Extracted text |
*****

In fact, in addition to the two-dimensional dimension, the three-dimensional spatial structure of cities is also closely linked to carbon emissions [14], especially in some large cities with a significant number of high-rise, large-volume building complexes, which generally have high CO2 emissions [27]. Furthermore, highly compact and dense buildings can change the direction of wind flow and block the sun’s rays, leading to greater consumption in terms of cooling and lighting [28]. The distribution and form of buildings have a certain impact on energy-related CO2 emissions by directly or indirectly influencing the urban environment and the habits and lifestyles of the residents [27]. Recently, scholars have used the STIRPAT model, RF, and multiscale geographically weighted regressions to study the impact of the three-dimensional spatial structure of cities on carbon emissions. For example, Xu et al. analyzed the role of each indicator in influencing carbon emissions by quantifying three-dimensional spatial structure indicators [29]. Lin et al. modeled the carbon emissions of a single city using random forests (RFs) [30]. Dong et al. used building and street patterns to reveal that various factors have different impacts on carbon emissions in different areas [31]. To some extent, these studies have explained the relationship between the three-dimensional spatial structure of cities and carbon emissions, but the scale of the studies is relatively singular, the relevant theoretical support is relatively small, and there is a lack of carbon emission estimation tools applicable to multiple cities. In addition, compared to other research methods, machine learning performs better in research on carbon emission prediction, allowing it to comprehensively consider the impact of various factors.
Therefore, the main research objectives of this paper are as follows: (1) to build a machine learning model to accurately estimate CO2 emissions from urban agglomerations in East China, and (2) to exploring the impact of urban three-dimensional spatial indicators on urban CO2 emissions at the township scale. This study will rationalize the layout of the three-dimensional spatial structure of the city from the perspective of spatial planning and provide a reference basis for the planning and design of low-carbon cities.

2. Materials and Methods

2.1. Study Area

East China stands as one of China’s foremost economically developed regions, including eight provinces and cities such as Shanghai, Jiangsu, Zhejiang, Anhui, Jiangxi, Fujian, Shandong, and Taiwan (data missing, not studied at the moment). In 2019, the region’s GDP accounted for 38.02% of China’s total and its population was 29.97%. However, rapid economic development has also brought about the problem of high energy consumption. In 2019, East China represented 29.69% of the total energy consumption of China, ranking it first among the seven major regions in China. High energy consumption means high CO2 emissions. At the same time, with a plethora of urban agglomerations in the East China region, the rapid urban growth will undeniably result in significant environmental challenges associated with increased emissions. Therefore, 30 cities in East China were selected as the specific study area. The specific study area is shown in Figure 1.

2.2. Data

The data used in this study include CO2 emission and spatial distribution data of buildings in East China in 2019 (Figure 2). The CO2 emission data come from ODIAC (Open Source Data Inventory for Anthropogenic CO2) [32,33], which is comprehensive, combined with multiple source remote sensing data, nonpoint source data, and fossil fuel consumption statistics for the estimation of CO2 emission, and have been verified for accuracy.
The spatial distribution data of buildings come from the Gaode map, which includes information such as building location, building outline, and number of floors.

*****

Data supplied |
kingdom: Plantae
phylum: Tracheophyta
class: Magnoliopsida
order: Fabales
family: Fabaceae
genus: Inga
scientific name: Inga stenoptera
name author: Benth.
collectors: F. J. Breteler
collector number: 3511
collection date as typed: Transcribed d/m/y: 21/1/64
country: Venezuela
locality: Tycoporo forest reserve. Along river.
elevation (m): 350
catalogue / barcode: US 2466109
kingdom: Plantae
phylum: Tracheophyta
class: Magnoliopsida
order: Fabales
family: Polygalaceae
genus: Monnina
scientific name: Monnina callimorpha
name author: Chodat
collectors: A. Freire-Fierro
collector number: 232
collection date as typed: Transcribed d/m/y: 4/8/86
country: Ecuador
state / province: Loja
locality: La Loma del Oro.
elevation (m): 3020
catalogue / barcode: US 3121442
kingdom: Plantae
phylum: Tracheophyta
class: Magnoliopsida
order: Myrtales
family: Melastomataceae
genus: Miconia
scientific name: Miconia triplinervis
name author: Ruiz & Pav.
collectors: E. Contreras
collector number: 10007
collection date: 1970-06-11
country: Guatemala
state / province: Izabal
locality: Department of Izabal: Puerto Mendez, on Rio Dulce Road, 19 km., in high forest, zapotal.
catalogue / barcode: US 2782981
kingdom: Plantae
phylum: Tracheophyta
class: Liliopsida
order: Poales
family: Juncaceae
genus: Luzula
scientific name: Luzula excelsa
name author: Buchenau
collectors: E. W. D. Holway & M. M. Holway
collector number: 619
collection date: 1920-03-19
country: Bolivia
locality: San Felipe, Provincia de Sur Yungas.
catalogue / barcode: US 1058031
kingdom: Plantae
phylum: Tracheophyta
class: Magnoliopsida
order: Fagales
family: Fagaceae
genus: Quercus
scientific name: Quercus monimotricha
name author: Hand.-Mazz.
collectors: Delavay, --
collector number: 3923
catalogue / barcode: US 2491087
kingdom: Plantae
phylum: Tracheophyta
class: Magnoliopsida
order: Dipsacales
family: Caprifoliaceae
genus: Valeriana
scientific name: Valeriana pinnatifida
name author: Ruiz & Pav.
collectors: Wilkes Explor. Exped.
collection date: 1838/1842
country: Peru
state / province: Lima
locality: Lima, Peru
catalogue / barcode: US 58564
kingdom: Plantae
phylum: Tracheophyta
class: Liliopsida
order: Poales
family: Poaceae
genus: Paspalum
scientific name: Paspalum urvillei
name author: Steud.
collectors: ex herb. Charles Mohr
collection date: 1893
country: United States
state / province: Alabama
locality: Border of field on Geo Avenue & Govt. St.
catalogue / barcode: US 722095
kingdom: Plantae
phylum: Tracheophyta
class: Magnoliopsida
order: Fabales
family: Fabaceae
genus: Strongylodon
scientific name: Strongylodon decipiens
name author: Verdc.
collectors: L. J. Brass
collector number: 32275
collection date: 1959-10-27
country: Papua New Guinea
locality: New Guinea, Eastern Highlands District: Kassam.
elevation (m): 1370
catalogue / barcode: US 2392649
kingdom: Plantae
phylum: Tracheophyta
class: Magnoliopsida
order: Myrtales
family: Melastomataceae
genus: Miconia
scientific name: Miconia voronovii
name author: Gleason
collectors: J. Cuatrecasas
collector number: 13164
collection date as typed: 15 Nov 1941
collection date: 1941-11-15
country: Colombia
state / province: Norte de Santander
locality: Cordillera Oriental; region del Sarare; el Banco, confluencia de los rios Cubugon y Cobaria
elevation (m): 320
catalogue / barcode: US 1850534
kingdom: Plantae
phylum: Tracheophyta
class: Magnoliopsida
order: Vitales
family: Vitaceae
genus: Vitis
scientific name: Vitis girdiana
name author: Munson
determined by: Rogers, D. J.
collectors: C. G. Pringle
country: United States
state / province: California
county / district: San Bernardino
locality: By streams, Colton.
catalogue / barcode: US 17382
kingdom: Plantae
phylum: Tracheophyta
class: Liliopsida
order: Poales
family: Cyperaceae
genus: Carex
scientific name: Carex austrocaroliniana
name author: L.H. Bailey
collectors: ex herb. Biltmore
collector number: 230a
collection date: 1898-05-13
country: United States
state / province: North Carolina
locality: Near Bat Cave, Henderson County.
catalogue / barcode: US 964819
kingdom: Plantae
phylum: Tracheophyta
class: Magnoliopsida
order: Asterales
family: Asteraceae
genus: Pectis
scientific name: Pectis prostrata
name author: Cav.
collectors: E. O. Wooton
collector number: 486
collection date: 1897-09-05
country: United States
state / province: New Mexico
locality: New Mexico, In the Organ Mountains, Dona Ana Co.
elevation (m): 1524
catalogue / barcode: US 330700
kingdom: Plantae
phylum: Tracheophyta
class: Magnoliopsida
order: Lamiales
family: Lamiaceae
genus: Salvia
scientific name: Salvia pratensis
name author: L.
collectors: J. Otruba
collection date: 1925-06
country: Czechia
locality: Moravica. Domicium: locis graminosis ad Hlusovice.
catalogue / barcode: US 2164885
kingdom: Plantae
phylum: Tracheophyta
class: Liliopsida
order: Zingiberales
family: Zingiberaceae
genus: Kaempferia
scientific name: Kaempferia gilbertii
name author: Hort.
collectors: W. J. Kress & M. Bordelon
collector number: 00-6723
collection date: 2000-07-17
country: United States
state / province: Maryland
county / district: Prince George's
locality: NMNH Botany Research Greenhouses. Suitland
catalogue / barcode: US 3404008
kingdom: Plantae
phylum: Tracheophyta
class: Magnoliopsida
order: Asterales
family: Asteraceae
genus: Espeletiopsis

*****

Written request 1 | According to the carbon emissions text, what share of China's total energy consumption did East China account for in 2019?
Written request 2 | Duplicate the passage of the carbon emissions text that begins at the words "The data used" and stops after "number of floors.".

Written solution 1 | 29.69%

Written solution 2 |
The data used in this study include CO2 emission and spatial distribution data of buildings in East China in 2019 (Figure 2). The CO2 emission data come from ODIAC (Open Source Data Inventory for Anthropogenic CO2) [32,33], which is comprehensive, combined with multiple source remote sensing data, nonpoint source data, and fossil fuel consumption statistics for the estimation of CO2 emission, and have been verified for accuracy.
The spatial distribution data of buildings come from the Gaode map, which includes information such as building location, building outline, and number of floors.